| THE TASK |
What follows is a set of records; repeat all of them exactly.

| PROVIDED RECORDS |
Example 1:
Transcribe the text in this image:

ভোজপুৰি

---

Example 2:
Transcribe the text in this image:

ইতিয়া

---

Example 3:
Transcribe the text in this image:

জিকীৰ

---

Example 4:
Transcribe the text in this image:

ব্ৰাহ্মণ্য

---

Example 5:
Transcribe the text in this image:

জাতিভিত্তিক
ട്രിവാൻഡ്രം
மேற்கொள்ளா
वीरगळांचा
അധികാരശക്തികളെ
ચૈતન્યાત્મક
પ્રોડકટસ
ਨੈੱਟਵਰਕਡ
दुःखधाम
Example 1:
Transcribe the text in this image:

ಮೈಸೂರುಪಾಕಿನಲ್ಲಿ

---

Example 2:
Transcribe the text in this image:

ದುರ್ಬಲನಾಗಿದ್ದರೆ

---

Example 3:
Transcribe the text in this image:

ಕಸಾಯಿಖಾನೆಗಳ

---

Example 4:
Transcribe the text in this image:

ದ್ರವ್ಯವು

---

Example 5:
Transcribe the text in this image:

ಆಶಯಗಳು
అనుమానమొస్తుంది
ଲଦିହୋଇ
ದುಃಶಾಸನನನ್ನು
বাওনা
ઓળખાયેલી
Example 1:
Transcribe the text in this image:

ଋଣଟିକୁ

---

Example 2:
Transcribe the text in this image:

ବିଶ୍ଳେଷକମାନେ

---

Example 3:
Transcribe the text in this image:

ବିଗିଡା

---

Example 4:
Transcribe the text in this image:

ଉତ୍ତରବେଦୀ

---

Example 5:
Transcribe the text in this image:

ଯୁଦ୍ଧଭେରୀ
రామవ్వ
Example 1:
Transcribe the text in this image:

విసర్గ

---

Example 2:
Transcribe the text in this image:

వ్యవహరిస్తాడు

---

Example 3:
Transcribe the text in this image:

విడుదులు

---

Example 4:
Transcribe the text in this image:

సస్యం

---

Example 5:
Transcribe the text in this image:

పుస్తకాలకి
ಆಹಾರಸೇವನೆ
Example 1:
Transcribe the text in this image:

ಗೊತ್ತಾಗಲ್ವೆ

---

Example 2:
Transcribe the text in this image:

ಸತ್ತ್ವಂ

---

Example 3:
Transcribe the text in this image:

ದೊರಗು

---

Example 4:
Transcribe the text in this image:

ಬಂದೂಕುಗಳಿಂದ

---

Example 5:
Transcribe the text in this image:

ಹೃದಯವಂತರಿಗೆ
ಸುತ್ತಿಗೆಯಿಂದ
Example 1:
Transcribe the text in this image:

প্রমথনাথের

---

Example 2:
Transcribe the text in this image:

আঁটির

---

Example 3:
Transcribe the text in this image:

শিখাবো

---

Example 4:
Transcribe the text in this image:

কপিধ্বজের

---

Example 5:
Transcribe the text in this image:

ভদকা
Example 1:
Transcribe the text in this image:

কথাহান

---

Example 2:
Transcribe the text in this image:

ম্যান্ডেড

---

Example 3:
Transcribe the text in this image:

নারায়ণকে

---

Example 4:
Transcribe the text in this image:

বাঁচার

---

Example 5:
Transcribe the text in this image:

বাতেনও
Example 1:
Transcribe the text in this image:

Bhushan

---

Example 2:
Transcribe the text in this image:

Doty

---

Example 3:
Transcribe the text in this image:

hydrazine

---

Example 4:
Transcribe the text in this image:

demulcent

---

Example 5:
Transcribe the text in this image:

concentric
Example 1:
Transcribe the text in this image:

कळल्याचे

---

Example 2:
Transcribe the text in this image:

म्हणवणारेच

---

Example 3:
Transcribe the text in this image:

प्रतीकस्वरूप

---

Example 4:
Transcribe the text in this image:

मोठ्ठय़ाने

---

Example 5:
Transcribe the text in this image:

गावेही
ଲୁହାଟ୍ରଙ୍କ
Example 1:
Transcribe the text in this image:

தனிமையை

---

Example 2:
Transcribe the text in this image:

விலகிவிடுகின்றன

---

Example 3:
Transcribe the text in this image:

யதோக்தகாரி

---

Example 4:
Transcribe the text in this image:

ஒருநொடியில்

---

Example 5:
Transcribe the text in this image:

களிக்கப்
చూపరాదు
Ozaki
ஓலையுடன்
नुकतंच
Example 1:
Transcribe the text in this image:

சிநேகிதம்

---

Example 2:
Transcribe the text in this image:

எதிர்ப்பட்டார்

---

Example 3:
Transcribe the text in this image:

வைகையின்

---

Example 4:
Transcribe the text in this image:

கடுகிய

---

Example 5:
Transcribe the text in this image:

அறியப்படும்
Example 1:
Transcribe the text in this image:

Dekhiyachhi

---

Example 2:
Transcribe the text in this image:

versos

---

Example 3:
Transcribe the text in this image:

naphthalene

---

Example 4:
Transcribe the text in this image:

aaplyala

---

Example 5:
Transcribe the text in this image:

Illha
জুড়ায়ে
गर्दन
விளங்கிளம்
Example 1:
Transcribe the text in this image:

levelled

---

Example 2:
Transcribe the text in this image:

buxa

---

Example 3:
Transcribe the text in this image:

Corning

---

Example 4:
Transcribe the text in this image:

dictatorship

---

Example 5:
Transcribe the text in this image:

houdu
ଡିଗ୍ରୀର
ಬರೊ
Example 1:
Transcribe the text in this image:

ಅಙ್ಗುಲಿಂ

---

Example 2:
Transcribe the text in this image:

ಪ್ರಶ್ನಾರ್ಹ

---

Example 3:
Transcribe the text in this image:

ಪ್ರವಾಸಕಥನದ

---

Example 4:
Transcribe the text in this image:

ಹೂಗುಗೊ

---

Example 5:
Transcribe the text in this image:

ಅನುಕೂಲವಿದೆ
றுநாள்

| RESULT |
Example 1:
Transcribe the text in this image:

ভোজপুৰি

---

Example 2:
Transcribe the text in this image:

ইতিয়া

---

Example 3:
Transcribe the text in this image:

জিকীৰ

---

Example 4:
Transcribe the text in this image:

ব্ৰাহ্মণ্য

---

Example 5:
Transcribe the text in this image:

জাতিভিত্তিক
ട്രിവാൻഡ്രം
மேற்கொள்ளா
वीरगळांचा
അധികാരശക്തികളെ
ચૈતન્યાત્મક
પ્રોડકટસ
ਨੈੱਟਵਰਕਡ
दुःखधाम
Example 1:
Transcribe the text in this image:

ಮೈಸೂರುಪಾಕಿನಲ್ಲಿ

---

Example 2:
Transcribe the text in this image:

ದುರ್ಬಲನಾಗಿದ್ದರೆ

---

Example 3:
Transcribe the text in this image:

ಕಸಾಯಿಖಾನೆಗಳ

---

Example 4:
Transcribe the text in this image:

ದ್ರವ್ಯವು

---

Example 5:
Transcribe the text in this image:

ಆಶಯಗಳು
అనుమానమొస్తుంది
ଲଦିହୋଇ
ದುಃಶಾಸನನನ್ನು
বাওনা
ઓળખાયેલી
Example 1:
Transcribe the text in this image:

ଋଣଟିକୁ

---

Example 2:
Transcribe the text in this image:

ବିଶ୍ଳେଷକମାନେ

---

Example 3:
Transcribe the text in this image:

ବିଗିଡା

---

Example 4:
Transcribe the text in this image:

ଉତ୍ତରବେଦୀ

---

Example 5:
Transcribe the text in this image:

ଯୁଦ୍ଧଭେରୀ
రామవ్వ
Example 1:
Transcribe the text in this image:

విసర్గ

---

Example 2:
Transcribe the text in this image:

వ్యవహరిస్తాడు

---

Example 3:
Transcribe the text in this image:

విడుదులు

---

Example 4:
Transcribe the text in this image:

సస్యం

---

Example 5:
Transcribe the text in this image:

పుస్తకాలకి
ಆಹಾರಸೇವನೆ
Example 1:
Transcribe the text in this image:

ಗೊತ್ತಾಗಲ್ವೆ

---

Example 2:
Transcribe the text in this image:

ಸತ್ತ್ವಂ

---

Example 3:
Transcribe the text in this image:

ದೊರಗು

---

Example 4:
Transcribe the text in this image:

ಬಂದೂಕುಗಳಿಂದ

---

Example 5:
Transcribe the text in this image:

ಹೃದಯವಂತರಿಗೆ
ಸುತ್ತಿಗೆಯಿಂದ
Example 1:
Transcribe the text in this image:

প্রমথনাথের

---

Example 2:
Transcribe the text in this image:

আঁটির

---

Example 3:
Transcribe the text in this image:

শিখাবো

---

Example 4:
Transcribe the text in this image:

কপিধ্বজের

---

Example 5:
Transcribe the text in this image:

ভদকা
Example 1:
Transcribe the text in this image:

কথাহান

---

Example 2:
Transcribe the text in this image:

ম্যান্ডেড

---

Example 3:
Transcribe the text in this image:

নারায়ণকে

---

Example 4:
Transcribe the text in this image:

বাঁচার

---

Example 5:
Transcribe the text in this image:

বাতেনও
Example 1:
Transcribe the text in this image:

Bhushan

---

Example 2:
Transcribe the text in this image:

Doty

---

Example 3:
Transcribe the text in this image:

hydrazine

---

Example 4:
Transcribe the text in this image:

demulcent

---

Example 5:
Transcribe the text in this image:

concentric
Example 1:
Transcribe the text in this image:

कळल्याचे

---

Example 2:
Transcribe the text in this image:

म्हणवणारेच

---

Example 3:
Transcribe the text in this image:

प्रतीकस्वरूप

---

Example 4:
Transcribe the text in this image:

मोठ्ठय़ाने

---

Example 5:
Transcribe the text in this image:

गावेही
ଲୁହାଟ୍ରଙ୍କ
Example 1:
Transcribe the text in this image:

தனிமையை

---

Example 2:
Transcribe the text in this image:

விலகிவிடுகின்றன

---

Example 3:
Transcribe the text in this image:

யதோக்தகாரி

---

Example 4:
Transcribe the text in this image:

ஒருநொடியில்

---

Example 5:
Transcribe the text in this image:

களிக்கப்
చూపరాదు
Ozaki
ஓலையுடன்
नुकतंच
Example 1:
Transcribe the text in this image:

சிநேகிதம்

---

Example 2:
Transcribe the text in this image:

எதிர்ப்பட்டார்

---

Example 3:
Transcribe the text in this image:

வைகையின்

---

Example 4:
Transcribe the text in this image:

கடுகிய

---

Example 5:
Transcribe the text in this image:

அறியப்படும்
Example 1:
Transcribe the text in this image:

Dekhiyachhi

---

Example 2:
Transcribe the text in this image:

versos

---

Example 3:
Transcribe the text in this image:

naphthalene

---

Example 4:
Transcribe the text in this image:

aaplyala

---

Example 5:
Transcribe the text in this image:

Illha
জুড়ায়ে
गर्दन
விளங்கிளம்
Example 1:
Transcribe the text in this image:

levelled

---

Example 2:
Transcribe the text in this image:

buxa

---

Example 3:
Transcribe the text in this image:

Corning

---

Example 4:
Transcribe the text in this image:

dictatorship

---

Example 5:
Transcribe the text in this image:

houdu
ଡିଗ୍ରୀର
ಬರೊ
Example 1:
Transcribe the text in this image:

ಅಙ್ಗುಲಿಂ

---

Example 2:
Transcribe the text in this image:

ಪ್ರಶ್ನಾರ್ಹ

---

Example 3:
Transcribe the text in this image:

ಪ್ರವಾಸಕಥನದ

---

Example 4:
Transcribe the text in this image:

ಹೂಗುಗೊ

---

Example 5:
Transcribe the text in this image:

ಅನುಕೂಲವಿದೆ
றுநாள்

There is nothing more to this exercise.